━━ Supplied entries ━━

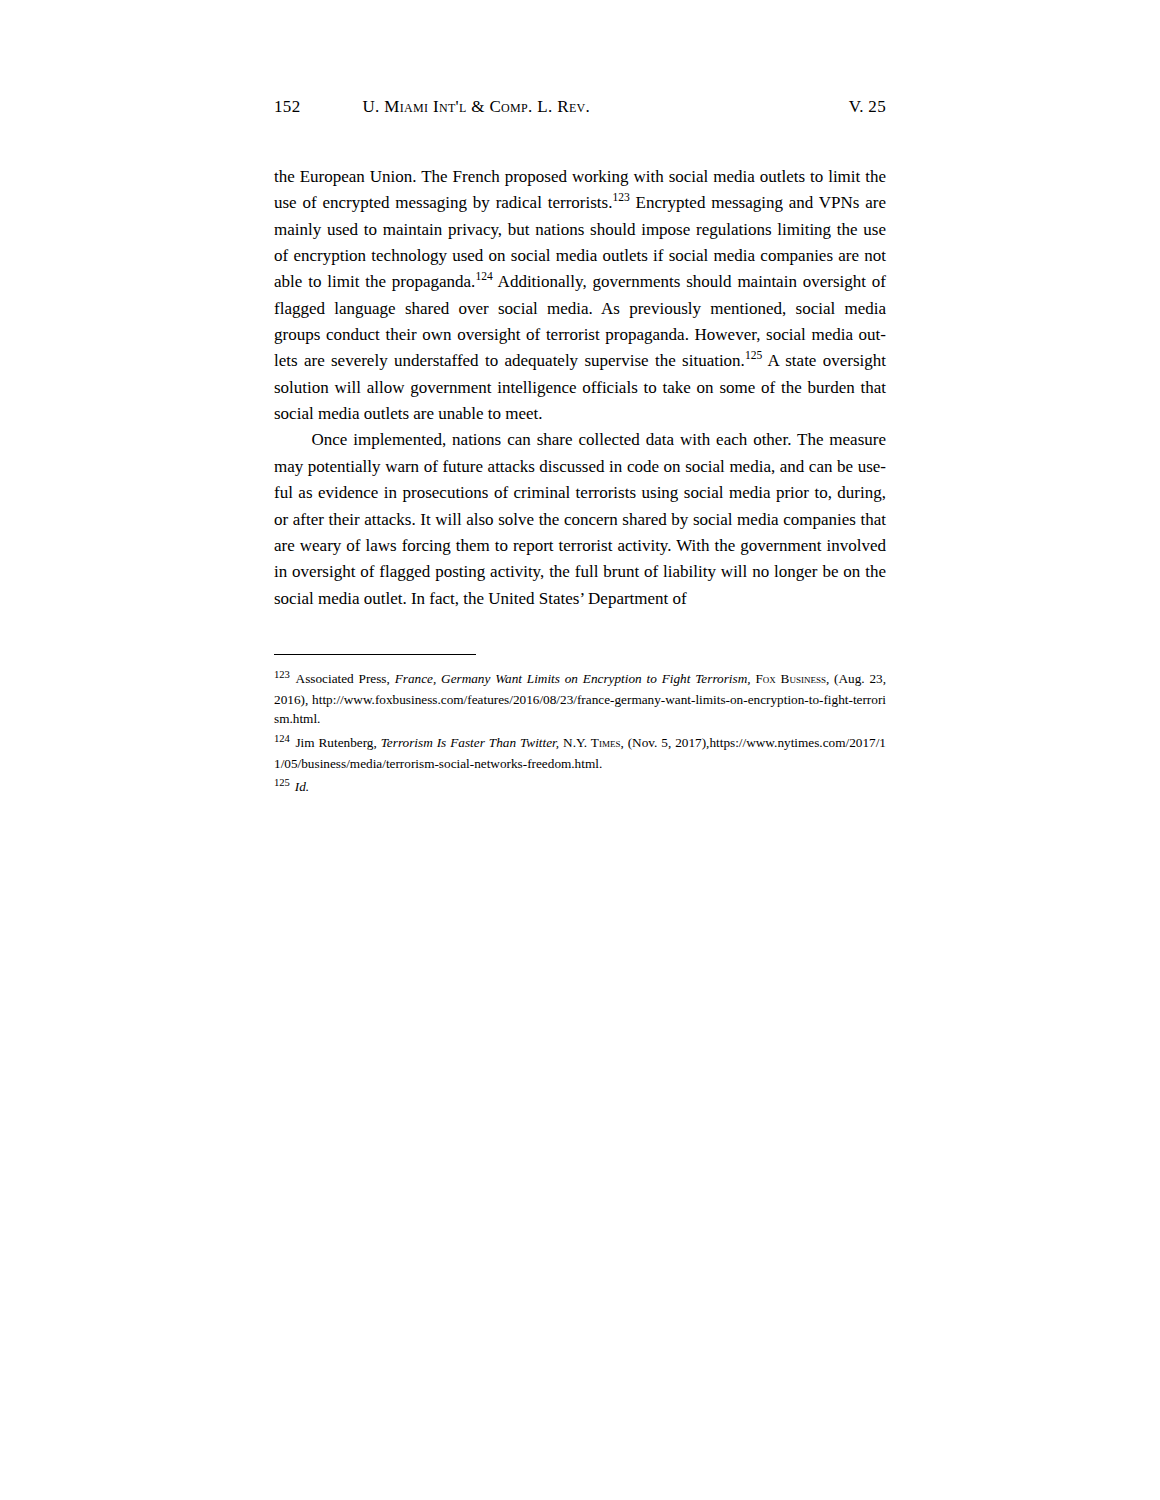152 U. Miami Int'l & Comp. L. Rev. V. 25
the European Union. The French proposed working with social media outlets to limit the use of encrypted messaging by radical terrorists.123 Encrypted messaging and VPNs are mainly used to maintain privacy, but nations should impose regulations limiting the use of encryption technology used on social media outlets if social media companies are not able to limit the propaganda.124 Additionally, governments should maintain oversight of flagged language shared over social media. As previously mentioned, social media groups conduct their own oversight of terrorist propaganda. However, social media outlets are severely understaffed to adequately supervise the situation.125 A state oversight solution will allow government intelligence officials to take on some of the burden that social media outlets are unable to meet.
Once implemented, nations can share collected data with each other. The measure may potentially warn of future attacks discussed in code on social media, and can be useful as evidence in prosecutions of criminal terrorists using social media prior to, during, or after their attacks. It will also solve the concern shared by social media companies that are weary of laws forcing them to report terrorist activity. With the government involved in oversight of flagged posting activity, the full brunt of liability will no longer be on the social media outlet. In fact, the United States’ Department of
123 Associated Press, France, Germany Want Limits on Encryption to Fight Terrorism, Fox Business, (Aug. 23, 2016), http://www.foxbusiness.com/features/2016/08/23/france-germany-want-limits-on-encryption-to-fight-terrorism.html.
124 Jim Rutenberg, Terrorism Is Faster Than Twitter, N.Y. Times, (Nov. 5, 2017),https://www.nytimes.com/2017/11/05/business/media/terrorism-social-networks-freedom.html.
125 Id.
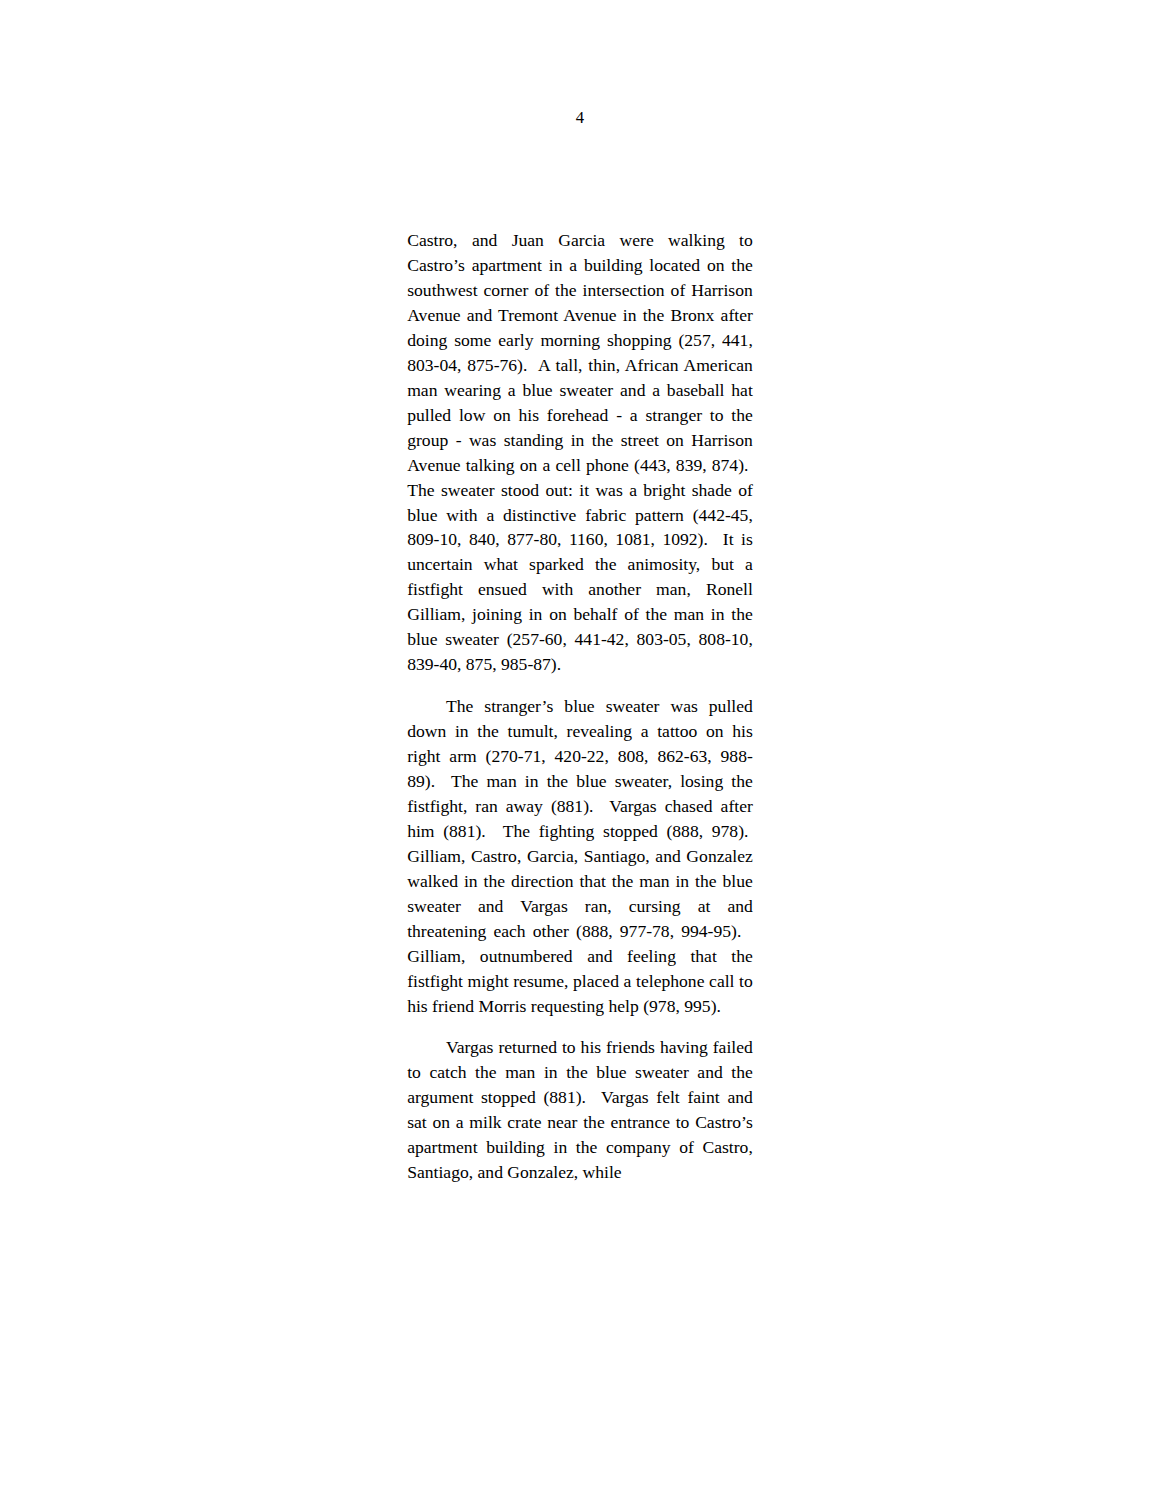4
Castro, and Juan Garcia were walking to Castro’s apartment in a building located on the southwest corner of the intersection of Harrison Avenue and Tremont Avenue in the Bronx after doing some early morning shopping (257, 441, 803-04, 875-76). A tall, thin, African American man wearing a blue sweater and a baseball hat pulled low on his forehead - a stranger to the group - was standing in the street on Harrison Avenue talking on a cell phone (443, 839, 874). The sweater stood out: it was a bright shade of blue with a distinctive fabric pattern (442-45, 809-10, 840, 877-80, 1160, 1081, 1092). It is uncertain what sparked the animosity, but a fistfight ensued with another man, Ronell Gilliam, joining in on behalf of the man in the blue sweater (257-60, 441-42, 803-05, 808-10, 839-40, 875, 985-87).
The stranger’s blue sweater was pulled down in the tumult, revealing a tattoo on his right arm (270-71, 420-22, 808, 862-63, 988-89). The man in the blue sweater, losing the fistfight, ran away (881). Vargas chased after him (881). The fighting stopped (888, 978). Gilliam, Castro, Garcia, Santiago, and Gonzalez walked in the direction that the man in the blue sweater and Vargas ran, cursing at and threatening each other (888, 977-78, 994-95). Gilliam, outnumbered and feeling that the fistfight might resume, placed a telephone call to his friend Morris requesting help (978, 995).
Vargas returned to his friends having failed to catch the man in the blue sweater and the argument stopped (881). Vargas felt faint and sat on a milk crate near the entrance to Castro’s apartment building in the company of Castro, Santiago, and Gonzalez, while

━━━

### Task objective
Looking at the records above, how many lines have the word "Terrorism" in them? State the number only.

### The completed task
2